Assignment:
Find how many lines in this data contain the string "usein". Respond with only that number.

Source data
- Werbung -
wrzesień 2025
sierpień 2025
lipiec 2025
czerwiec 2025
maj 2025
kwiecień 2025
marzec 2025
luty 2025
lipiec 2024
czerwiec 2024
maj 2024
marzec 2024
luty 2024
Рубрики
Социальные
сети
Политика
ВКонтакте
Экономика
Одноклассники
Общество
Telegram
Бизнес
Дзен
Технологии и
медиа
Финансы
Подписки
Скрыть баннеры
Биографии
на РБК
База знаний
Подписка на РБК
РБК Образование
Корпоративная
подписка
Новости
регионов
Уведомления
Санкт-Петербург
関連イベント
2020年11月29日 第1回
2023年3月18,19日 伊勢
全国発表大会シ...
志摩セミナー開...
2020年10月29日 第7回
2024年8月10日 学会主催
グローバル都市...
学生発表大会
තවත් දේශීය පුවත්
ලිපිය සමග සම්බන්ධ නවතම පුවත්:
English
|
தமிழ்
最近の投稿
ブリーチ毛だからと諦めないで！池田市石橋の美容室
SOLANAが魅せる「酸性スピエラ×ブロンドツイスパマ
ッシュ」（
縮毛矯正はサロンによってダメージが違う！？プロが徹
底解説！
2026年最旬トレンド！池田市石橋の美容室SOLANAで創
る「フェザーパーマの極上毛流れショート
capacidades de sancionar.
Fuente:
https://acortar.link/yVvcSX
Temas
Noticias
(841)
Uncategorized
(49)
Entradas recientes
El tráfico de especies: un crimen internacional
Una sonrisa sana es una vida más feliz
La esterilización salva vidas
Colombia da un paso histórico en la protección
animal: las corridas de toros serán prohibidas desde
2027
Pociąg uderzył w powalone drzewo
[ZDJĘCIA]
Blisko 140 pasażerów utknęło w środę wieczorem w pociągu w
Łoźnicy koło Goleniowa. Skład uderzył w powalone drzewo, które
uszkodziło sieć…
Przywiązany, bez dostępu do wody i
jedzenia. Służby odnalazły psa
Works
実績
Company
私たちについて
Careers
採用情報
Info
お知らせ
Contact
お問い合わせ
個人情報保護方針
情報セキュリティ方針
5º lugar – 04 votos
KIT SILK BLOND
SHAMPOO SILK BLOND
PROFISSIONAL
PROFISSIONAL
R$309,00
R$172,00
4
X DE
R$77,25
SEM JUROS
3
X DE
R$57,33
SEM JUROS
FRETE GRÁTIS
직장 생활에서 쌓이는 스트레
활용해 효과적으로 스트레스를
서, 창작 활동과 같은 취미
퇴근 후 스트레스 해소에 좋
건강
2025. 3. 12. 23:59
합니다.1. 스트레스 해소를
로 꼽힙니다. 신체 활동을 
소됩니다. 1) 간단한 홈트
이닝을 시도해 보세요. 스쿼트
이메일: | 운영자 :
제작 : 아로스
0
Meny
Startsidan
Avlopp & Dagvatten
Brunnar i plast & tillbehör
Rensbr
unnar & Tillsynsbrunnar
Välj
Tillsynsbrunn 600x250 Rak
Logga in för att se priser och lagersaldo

---

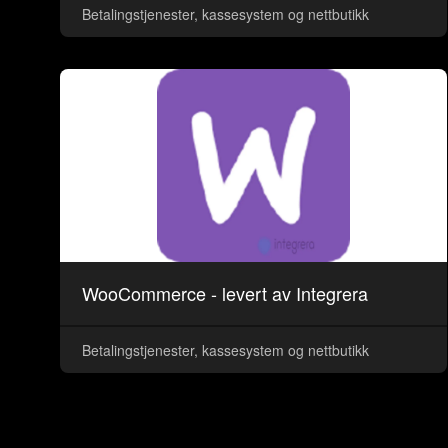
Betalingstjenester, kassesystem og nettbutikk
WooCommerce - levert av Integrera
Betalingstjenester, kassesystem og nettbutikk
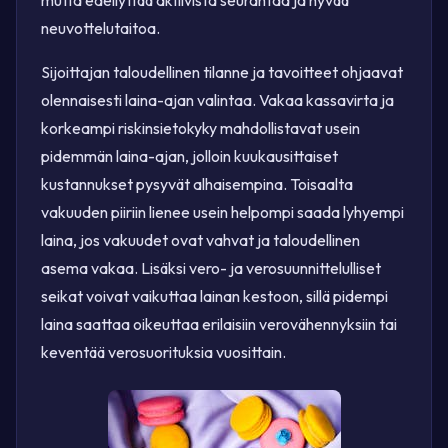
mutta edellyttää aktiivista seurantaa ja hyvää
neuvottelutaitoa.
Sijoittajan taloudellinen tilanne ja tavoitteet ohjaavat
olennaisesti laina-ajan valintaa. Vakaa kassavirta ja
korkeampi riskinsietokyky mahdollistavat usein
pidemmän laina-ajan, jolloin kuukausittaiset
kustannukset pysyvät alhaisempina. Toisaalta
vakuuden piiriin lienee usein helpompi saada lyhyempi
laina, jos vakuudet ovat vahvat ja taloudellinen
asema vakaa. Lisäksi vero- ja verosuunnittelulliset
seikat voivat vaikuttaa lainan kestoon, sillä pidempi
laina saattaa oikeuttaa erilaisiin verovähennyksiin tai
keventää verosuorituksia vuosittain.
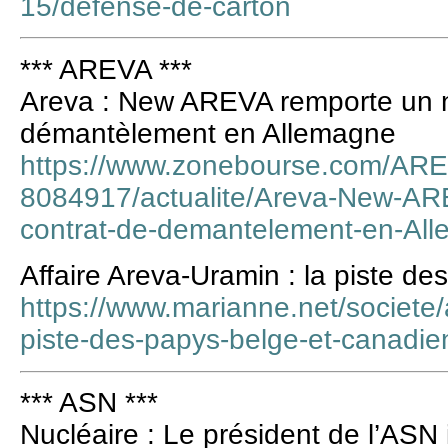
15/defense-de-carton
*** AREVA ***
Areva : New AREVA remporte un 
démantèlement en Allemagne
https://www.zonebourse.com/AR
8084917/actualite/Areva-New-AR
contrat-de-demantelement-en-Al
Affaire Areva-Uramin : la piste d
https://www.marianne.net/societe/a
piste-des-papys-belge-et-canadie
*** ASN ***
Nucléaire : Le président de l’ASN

--

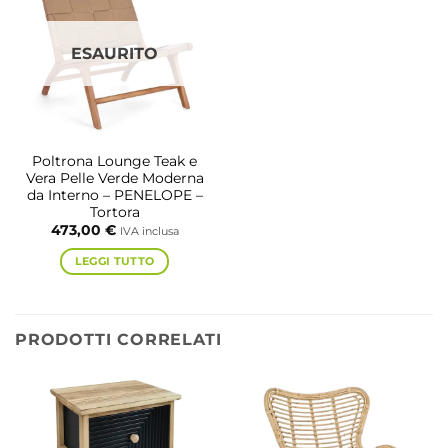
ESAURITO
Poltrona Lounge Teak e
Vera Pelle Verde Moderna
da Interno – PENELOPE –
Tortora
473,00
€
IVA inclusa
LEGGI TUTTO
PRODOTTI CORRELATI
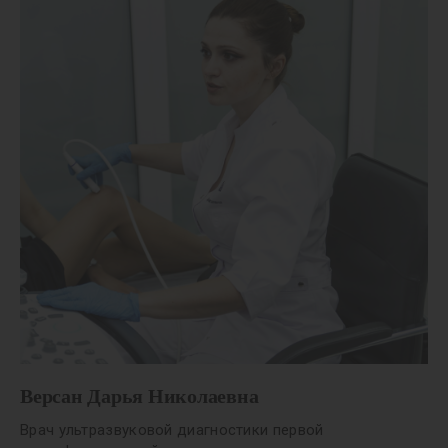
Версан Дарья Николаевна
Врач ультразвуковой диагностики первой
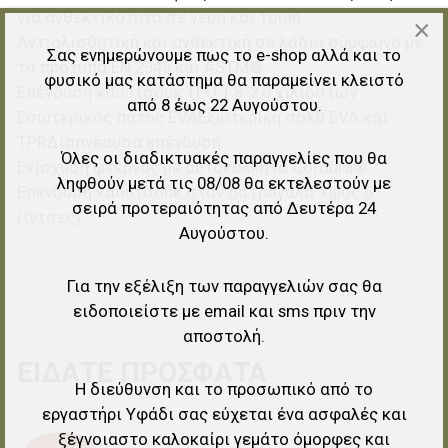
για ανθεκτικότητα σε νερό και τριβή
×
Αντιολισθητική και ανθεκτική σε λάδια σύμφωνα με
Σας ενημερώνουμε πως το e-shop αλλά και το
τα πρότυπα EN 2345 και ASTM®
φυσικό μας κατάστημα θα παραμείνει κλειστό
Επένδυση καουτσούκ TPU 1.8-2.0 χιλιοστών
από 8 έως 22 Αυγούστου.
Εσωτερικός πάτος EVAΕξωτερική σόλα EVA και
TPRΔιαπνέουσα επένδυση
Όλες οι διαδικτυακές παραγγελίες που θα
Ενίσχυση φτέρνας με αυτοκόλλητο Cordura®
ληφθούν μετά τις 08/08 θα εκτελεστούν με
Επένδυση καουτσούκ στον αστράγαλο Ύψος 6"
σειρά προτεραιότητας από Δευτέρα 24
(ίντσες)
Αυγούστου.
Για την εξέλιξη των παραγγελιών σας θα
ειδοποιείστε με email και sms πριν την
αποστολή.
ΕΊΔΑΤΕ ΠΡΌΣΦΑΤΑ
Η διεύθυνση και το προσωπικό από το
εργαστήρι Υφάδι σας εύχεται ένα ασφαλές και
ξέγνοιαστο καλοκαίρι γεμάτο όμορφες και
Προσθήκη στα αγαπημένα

Response area:
2